12Department of Applied Statistics, Chung-Ang University
Correspondence to: This research was supported by the Chung-Ang University Research Scholarship Grants in 2022.
1 Graduate student, Department of Applied Statistics, Chung-Ang University, 84 Heukseok-ro, Dongjakgu, Seoul 06974, Korea.
2 Assistant professor, Department of Applied Statistics, Chung-Ang University, 84 Heukseok-ro, Dongjak-gu, Seoul 06974, Korea. E-mail: ikwak2@cau.ac.kr
Received January 12, 2023; Revised February 13, 2023; Accepted March 7, 2023.

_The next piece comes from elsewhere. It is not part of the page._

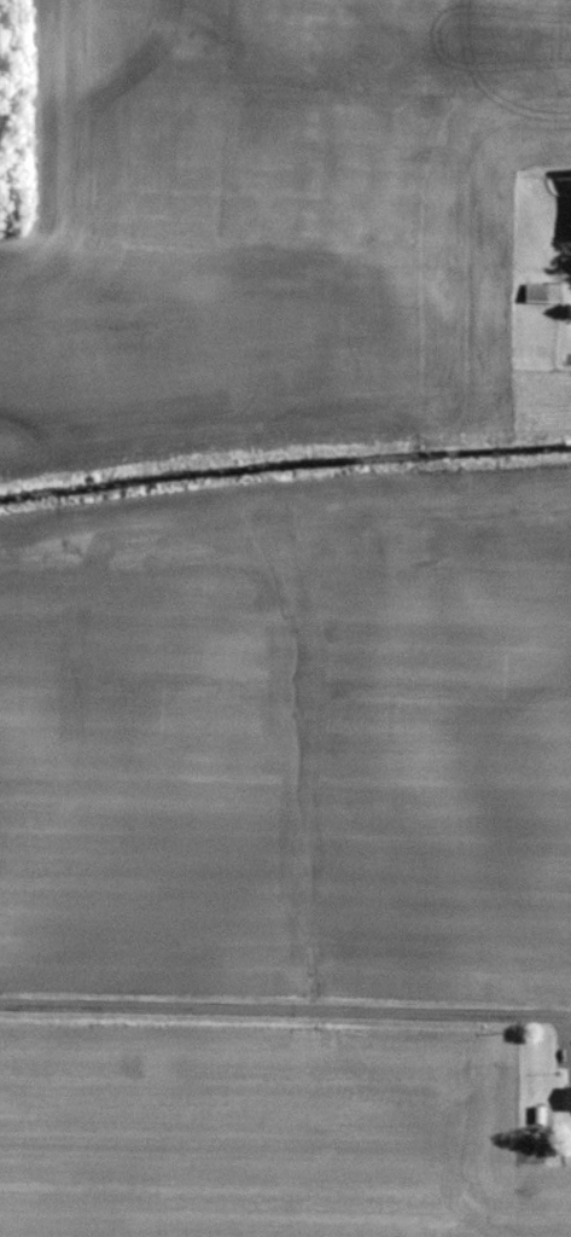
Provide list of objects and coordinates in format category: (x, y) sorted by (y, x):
road: (285, 1013)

This is an Open Access article distributed under the terms of the Creative Commons Attribution Non-Commercial License (http://creativecommons.org/licenses/by-nc/3.0) which permits unrestricted non-commercial use, distribution, and reproduction in any medium, provided the original work is properly cited.
Abstract
A novel 2-stage training method for voice spoofing detection is presented in this work along with performance experiments. The challenge of voice spoofing detection is to tell a real voice from a spoof that has been replicated in a setting other than the original voice. In areas where speaker identification is crucial to security, such as voice assistants, the demand for speech forgery detection is on the rise. The proposed 2-stage training model imports the embedding vectors of several single speech models studied with the Automatic Speaker Verification Spoofing (ASVSpoof) 2019 competition LA data set, combines them to define a concatenated embedding feature, and then builds a deep learning network on the concatenated embedding feature to create an ensemble model. We examined the analysis results based on the fusion of embedding vectors from various single models and modifications to deep learning networks for comparison with existing ensemble methodologies. The 2-stage training model produced an EER of 0.26 (%) by combining a number of models. This is a 0.34 (%p) improvement over the ensemble technique (Voting method) of 0.60 (%) and a 0.57 (%p) improvement over the single model’s highest performance of 0.83 (%).
Keywords : Deep learning, two-stage training, voice spoofing detection, embedding.